My iPython Notebooks
Bayesian Beta-Binomial Example
This notebook provides a very simple example of Bayesian parameter estimation using the Beta-Binomial model. Both analytical and simulation-based results are presented. Three different approaches are used to obtain a parameter estimate for this model:
- Exact Analytical Solution
- Simple Non-MCMC Solution
- MCMC Solution
Covid-19 and Blood Types
In the recent paper by Jiao Zhao, et al. it was reported that blood group (e.g., A, B, AB, or O) appears to have an effect on the likelihood of becoming infected with the Covid-19 virus. Basically, people with blood type A appear to be more susceptible to the virus, while people with blood type O appear to be less susceptible.
The authors of the paper performed several types of statistical analyses to arrive at their conclusion: one-way ANOVA, 2-tailed chi-square, and a meta-analysis using random effects models. In this notebook, I've performed a different type of analysis, Bayesian Data Analysis (BDA), using the data reported in their paper.
[CAVEAT: No one has checked my work, so there could be errors in it] This BDA appears to support their conclusion, but also provides posterior density estimates for the proportions of A, B, AB, and O blood groups among the infected, along with credible intervals for those proportions. See the four posterior density plots at the end of this notebook.

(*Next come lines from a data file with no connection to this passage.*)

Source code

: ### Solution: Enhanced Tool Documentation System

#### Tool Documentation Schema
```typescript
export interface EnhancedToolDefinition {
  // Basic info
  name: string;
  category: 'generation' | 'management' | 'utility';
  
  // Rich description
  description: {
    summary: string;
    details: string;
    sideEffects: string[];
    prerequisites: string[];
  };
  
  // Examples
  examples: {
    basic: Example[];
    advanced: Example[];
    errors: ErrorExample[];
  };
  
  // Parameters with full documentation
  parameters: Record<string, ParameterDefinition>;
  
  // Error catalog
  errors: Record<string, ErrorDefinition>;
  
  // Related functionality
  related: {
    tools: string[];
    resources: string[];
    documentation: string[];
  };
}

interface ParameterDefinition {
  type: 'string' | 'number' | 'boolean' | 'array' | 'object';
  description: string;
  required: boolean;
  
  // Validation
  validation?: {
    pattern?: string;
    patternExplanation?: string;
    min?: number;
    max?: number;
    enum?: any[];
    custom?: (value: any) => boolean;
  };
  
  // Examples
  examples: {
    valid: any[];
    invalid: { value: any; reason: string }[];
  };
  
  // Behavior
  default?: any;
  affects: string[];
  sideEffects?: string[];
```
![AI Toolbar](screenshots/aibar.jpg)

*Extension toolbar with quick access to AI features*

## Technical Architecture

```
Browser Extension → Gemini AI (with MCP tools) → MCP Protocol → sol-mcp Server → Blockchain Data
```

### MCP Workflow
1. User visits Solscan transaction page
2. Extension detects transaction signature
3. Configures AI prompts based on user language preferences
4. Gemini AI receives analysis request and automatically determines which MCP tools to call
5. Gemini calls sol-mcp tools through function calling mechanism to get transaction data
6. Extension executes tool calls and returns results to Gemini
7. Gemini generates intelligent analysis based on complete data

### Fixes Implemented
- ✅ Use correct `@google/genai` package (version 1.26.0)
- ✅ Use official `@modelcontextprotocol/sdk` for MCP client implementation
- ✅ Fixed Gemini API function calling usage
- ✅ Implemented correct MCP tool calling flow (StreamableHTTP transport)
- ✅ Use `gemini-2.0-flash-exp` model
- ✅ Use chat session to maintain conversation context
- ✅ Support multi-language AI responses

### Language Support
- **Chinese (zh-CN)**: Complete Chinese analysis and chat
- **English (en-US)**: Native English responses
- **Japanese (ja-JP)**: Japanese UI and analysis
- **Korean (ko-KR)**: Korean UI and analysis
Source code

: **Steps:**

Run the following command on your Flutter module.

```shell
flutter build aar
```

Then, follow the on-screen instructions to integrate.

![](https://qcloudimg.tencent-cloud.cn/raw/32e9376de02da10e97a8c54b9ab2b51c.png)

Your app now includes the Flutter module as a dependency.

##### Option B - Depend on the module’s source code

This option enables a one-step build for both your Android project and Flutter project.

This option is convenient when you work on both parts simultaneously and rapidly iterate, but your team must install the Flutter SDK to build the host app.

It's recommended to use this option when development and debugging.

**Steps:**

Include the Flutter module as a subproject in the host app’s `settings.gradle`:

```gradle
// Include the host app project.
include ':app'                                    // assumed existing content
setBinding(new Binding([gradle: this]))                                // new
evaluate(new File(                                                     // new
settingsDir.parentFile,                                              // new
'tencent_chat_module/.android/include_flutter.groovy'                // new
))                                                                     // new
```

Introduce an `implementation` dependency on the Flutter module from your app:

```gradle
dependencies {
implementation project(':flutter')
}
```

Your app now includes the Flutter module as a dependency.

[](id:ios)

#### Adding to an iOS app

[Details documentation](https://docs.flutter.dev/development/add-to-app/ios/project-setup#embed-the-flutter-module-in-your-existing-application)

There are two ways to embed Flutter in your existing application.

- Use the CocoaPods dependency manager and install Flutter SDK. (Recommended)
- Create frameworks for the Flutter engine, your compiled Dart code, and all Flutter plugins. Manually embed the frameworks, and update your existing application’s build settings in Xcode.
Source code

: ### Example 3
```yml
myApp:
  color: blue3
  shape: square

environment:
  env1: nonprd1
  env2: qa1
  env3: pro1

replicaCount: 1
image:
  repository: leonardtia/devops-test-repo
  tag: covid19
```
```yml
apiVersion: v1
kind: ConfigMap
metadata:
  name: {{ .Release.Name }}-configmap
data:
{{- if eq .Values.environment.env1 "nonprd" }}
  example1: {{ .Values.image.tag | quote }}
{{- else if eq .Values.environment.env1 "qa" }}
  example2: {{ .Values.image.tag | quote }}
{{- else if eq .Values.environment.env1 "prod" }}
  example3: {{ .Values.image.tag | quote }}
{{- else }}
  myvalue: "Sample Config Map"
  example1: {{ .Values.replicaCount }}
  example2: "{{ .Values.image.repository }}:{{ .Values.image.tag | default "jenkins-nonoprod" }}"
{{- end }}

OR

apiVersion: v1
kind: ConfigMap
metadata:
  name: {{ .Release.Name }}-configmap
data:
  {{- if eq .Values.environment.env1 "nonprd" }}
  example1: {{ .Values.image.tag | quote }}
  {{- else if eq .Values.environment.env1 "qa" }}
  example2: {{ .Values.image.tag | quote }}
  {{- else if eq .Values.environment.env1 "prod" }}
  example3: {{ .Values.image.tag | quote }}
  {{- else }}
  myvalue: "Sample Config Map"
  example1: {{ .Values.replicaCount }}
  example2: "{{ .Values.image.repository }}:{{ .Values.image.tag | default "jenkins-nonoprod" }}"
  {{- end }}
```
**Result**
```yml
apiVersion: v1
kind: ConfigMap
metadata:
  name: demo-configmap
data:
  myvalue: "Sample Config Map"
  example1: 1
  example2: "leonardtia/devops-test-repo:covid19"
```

Monoids 101 for Apache Spark
This notebook describes what monoids are and the role they play in reduction and aggregation in Spark, specifically PySpark. The following types of examples are included here, using reduce and reduceByKey to illustrate the use of the monoid concept:
- Word count
- Max/Min as monoids
- Histogram calculation using vectors as monoids
- Calculating sample means and standard deviations
- Calculating covariances and correlations using vectors and matrices as monoids
- Sets as monoids
- A HyperLogLog monoid (a "sketch method" for approximating set cardinality). NOTE: Uses the implementation, hllx.py at https://github.com/Parsely/python-pds, which has been modified here to remove the dependency on the "smhasher" module and so that it can be run using the Anaconda Python distribution.
Extreme Value Theory (EVT)
Describes EVT calculations using an example from Stuart Cole's book, "An Introduction to Statistical Modeling of Extreme Values". The calculations are done using both Python and R. It is noted that there does not appear to be a standard representation of the GEV distribution. Representations differ on how the shape parameter, ΞΎ, should be expressed. Specifically, the shape parameter in the 'ismev' package in R is the negative of the shape parameter in the Python 'scipy.stats.genextreme' module.